The intersectionality of racial, economic, and environmental justice should not be a one-off, Kendra told us. Stories should routinely include a wide array of voices. “It’s easy to feel like you’ve done the story on this predominantly African American or Hispanic or Indigenous community and you can move on. That’s wrong. For me, it’s less about doing a ‘very special episode’ and more about weaving those voices throughout my reporting. It’s about making sure the voices are not necessarily white male and affluent people in power.”

Her work is driven by an innate curiosity—a habit of asking questions, watching, and listening closely—that results in the kind of reporting few others are doing. Camping in Maine last year, she noticed a proliferation of fuzzy, almost charming caterpillars. Turns out, they are an invasive, toxic species wreaking havoc on people and communities across the state, as Kendra reports in this story in The Atlantic.

Another article came about when a scientist commented to her that no one was paying attention to the issue of rising groundwater, so she dug in. “There is a widespread understanding within the geological community that a lot of the flood maps are wrong, that some areas will flood from below, essentially. Sea walls don’t protect against rising groundwater,” she notes.

Her December 2021 article in MIT Technology Review speaks to the gravity of an under-reported problem: “Roadways will be eroded from below; septic systems won’t drain; seawalls will keep the ocean out but trap the water seeping up, leading to more flooding.
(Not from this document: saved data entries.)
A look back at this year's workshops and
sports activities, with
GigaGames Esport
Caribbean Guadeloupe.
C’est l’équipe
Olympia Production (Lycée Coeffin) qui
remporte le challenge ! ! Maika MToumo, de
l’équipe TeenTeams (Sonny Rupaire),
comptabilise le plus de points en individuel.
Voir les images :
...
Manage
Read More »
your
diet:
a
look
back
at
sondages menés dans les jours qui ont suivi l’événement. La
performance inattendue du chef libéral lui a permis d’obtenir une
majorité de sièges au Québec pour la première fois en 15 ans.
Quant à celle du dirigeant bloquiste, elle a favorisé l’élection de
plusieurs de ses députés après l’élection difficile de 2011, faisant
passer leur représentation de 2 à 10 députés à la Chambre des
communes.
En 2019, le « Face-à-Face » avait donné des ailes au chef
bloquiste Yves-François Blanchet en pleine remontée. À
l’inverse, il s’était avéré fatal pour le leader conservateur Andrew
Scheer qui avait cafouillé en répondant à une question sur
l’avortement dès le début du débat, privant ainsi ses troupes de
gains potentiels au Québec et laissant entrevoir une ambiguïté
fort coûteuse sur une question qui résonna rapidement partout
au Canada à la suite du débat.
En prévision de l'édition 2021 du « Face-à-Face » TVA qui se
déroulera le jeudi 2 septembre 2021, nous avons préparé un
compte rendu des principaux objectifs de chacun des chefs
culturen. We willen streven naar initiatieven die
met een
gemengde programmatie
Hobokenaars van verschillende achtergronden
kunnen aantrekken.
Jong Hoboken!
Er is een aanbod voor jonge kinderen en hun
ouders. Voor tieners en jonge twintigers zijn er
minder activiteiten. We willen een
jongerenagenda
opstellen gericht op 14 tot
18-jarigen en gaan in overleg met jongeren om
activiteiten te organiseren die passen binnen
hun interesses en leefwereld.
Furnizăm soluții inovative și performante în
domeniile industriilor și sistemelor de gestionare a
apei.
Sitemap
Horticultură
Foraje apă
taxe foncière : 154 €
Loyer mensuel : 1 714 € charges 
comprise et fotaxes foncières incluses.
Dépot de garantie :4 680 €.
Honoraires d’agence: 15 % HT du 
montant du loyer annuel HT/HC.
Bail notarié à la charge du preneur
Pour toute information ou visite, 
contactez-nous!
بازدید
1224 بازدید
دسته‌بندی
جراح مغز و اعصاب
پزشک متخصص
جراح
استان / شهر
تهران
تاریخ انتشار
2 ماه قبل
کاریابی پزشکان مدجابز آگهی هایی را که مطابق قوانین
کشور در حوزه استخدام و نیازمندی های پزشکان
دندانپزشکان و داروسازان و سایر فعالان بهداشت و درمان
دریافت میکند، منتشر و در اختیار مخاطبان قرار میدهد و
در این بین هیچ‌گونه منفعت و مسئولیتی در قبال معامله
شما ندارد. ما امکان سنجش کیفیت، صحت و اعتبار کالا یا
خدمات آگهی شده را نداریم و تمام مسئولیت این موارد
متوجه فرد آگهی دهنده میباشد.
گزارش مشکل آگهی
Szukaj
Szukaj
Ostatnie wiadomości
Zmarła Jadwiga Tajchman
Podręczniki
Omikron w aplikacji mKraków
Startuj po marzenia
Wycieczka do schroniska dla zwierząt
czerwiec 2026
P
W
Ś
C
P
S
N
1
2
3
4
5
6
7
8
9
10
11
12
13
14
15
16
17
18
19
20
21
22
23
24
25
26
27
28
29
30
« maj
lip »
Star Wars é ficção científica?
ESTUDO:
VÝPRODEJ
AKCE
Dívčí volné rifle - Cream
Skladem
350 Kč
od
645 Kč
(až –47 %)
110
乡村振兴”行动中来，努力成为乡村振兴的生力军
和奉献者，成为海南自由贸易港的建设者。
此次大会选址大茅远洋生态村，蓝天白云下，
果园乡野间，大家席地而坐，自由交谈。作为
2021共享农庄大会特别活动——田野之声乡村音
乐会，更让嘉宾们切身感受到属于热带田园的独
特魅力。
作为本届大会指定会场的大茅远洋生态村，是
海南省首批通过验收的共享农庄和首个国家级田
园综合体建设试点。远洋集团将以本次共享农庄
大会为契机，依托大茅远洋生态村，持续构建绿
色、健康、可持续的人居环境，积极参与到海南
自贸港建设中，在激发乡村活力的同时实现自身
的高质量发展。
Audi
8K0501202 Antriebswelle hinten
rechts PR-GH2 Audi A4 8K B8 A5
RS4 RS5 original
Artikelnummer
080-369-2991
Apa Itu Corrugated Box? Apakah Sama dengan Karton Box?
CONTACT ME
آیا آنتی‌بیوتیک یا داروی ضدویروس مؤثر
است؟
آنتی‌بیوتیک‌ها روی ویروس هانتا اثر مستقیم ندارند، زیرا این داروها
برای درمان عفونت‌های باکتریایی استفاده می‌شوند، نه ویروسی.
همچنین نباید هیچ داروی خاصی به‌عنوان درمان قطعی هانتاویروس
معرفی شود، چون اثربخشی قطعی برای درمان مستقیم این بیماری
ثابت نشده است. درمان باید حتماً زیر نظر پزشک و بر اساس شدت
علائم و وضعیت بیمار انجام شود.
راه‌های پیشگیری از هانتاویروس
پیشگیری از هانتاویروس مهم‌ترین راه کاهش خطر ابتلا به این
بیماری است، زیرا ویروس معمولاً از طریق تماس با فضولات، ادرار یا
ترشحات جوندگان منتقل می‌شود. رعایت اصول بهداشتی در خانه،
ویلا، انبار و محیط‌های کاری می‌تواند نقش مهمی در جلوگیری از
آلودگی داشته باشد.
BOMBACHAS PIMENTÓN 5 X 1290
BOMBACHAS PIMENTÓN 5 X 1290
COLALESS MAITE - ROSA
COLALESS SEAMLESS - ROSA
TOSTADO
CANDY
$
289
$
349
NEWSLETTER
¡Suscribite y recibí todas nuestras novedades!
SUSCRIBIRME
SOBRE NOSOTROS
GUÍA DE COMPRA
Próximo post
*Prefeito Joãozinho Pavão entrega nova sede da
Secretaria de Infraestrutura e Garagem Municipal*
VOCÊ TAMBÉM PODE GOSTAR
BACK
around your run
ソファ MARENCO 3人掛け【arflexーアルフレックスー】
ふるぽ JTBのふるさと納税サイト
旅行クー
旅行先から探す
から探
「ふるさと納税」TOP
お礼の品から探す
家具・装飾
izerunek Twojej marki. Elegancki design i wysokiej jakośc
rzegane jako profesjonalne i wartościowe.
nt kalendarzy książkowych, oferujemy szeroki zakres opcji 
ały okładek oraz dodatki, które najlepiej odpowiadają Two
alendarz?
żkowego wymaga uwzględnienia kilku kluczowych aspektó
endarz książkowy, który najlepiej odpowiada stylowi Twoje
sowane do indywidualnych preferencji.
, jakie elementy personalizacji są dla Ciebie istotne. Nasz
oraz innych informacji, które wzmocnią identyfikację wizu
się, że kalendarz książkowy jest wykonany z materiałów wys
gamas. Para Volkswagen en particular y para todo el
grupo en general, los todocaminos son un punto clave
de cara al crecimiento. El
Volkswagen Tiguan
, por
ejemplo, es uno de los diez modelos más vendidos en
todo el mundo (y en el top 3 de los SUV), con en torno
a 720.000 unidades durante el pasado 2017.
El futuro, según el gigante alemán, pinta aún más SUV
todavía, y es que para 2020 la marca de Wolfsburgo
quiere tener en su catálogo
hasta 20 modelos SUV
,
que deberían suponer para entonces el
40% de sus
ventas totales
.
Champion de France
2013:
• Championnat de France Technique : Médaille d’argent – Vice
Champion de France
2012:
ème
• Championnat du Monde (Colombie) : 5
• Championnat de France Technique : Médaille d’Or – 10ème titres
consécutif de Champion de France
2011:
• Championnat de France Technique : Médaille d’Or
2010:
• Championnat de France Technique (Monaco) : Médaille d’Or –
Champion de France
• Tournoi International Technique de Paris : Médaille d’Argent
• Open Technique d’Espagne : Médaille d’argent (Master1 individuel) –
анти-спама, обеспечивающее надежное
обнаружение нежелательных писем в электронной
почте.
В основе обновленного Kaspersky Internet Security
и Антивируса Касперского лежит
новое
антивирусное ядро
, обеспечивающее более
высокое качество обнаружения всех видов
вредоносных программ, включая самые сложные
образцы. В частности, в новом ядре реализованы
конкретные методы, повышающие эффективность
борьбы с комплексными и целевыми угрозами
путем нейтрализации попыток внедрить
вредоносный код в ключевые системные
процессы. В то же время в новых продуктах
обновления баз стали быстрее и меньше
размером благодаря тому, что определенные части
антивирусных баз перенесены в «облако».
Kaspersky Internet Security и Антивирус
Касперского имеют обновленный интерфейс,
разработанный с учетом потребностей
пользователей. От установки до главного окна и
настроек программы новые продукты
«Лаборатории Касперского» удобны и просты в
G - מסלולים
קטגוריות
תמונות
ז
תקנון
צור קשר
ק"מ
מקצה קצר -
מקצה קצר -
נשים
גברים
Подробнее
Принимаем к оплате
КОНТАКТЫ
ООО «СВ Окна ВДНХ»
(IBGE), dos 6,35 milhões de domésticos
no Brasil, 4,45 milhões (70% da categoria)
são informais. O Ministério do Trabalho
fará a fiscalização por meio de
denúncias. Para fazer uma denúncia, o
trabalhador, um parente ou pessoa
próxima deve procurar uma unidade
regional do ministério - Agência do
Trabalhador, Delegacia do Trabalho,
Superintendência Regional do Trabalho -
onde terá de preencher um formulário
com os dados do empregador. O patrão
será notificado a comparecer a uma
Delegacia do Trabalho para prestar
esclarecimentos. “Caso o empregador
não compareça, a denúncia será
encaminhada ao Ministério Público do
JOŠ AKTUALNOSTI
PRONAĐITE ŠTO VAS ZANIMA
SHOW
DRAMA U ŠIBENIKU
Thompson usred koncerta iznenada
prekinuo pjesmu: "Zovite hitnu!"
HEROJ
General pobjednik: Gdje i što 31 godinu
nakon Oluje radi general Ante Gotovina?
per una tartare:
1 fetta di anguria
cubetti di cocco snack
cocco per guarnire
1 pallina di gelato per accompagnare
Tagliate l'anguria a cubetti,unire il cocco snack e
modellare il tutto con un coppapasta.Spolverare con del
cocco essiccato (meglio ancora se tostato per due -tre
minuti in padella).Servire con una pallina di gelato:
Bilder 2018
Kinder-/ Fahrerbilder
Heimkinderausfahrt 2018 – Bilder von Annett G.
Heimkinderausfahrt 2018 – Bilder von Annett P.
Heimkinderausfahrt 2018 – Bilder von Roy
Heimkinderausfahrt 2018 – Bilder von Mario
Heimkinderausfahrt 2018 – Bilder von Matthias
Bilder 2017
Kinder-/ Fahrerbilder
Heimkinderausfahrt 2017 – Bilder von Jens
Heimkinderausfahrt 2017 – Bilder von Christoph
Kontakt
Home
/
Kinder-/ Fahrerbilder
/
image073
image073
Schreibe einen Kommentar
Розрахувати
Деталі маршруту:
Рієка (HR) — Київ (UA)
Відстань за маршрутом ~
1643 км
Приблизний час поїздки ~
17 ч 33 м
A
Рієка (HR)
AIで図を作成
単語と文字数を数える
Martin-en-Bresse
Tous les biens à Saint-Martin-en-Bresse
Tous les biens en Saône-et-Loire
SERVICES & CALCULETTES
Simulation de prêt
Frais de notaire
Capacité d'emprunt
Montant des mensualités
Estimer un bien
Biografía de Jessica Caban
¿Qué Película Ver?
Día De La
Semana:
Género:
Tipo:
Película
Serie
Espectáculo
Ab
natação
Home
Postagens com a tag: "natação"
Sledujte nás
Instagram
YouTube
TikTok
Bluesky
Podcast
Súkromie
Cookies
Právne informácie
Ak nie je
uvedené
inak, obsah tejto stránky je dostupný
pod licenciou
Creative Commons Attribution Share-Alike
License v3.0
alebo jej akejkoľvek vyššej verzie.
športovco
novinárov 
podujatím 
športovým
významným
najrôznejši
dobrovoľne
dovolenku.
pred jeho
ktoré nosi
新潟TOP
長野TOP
Home foundations will crack; sewers will back flow and potentially leak toxic gases into people’s homes.”

Although other news organizations eventually picked up the story, few featured the human connection that Kendra’s story did: A Massachusetts woman and her disabled daughter living without heat because saltwater had seeped into gas lines under their house and eroded their furnace.

For me, questions about climate change, economic justice, racial justice, these are moral questions.

For Kendra, the professional is personal. “I grew up extremely Catholic. I’m pretty lapsed now, which is the right level of religion for me. But one of the things, for good or ill, that I still carry is a deep sense of morality. For me, questions about climate change, economic justice, racial justice, these are moral questions. Because of the way the U.S. and systems in the U.S. are structured, the default setting is that you are complicit in the harms we perpetuate. If you’re not doing anything to disrupt the harms, you’re in effect agreeing to the immorality of the systems.”

For Kendra, the hope is that journalism is disrupting the harm.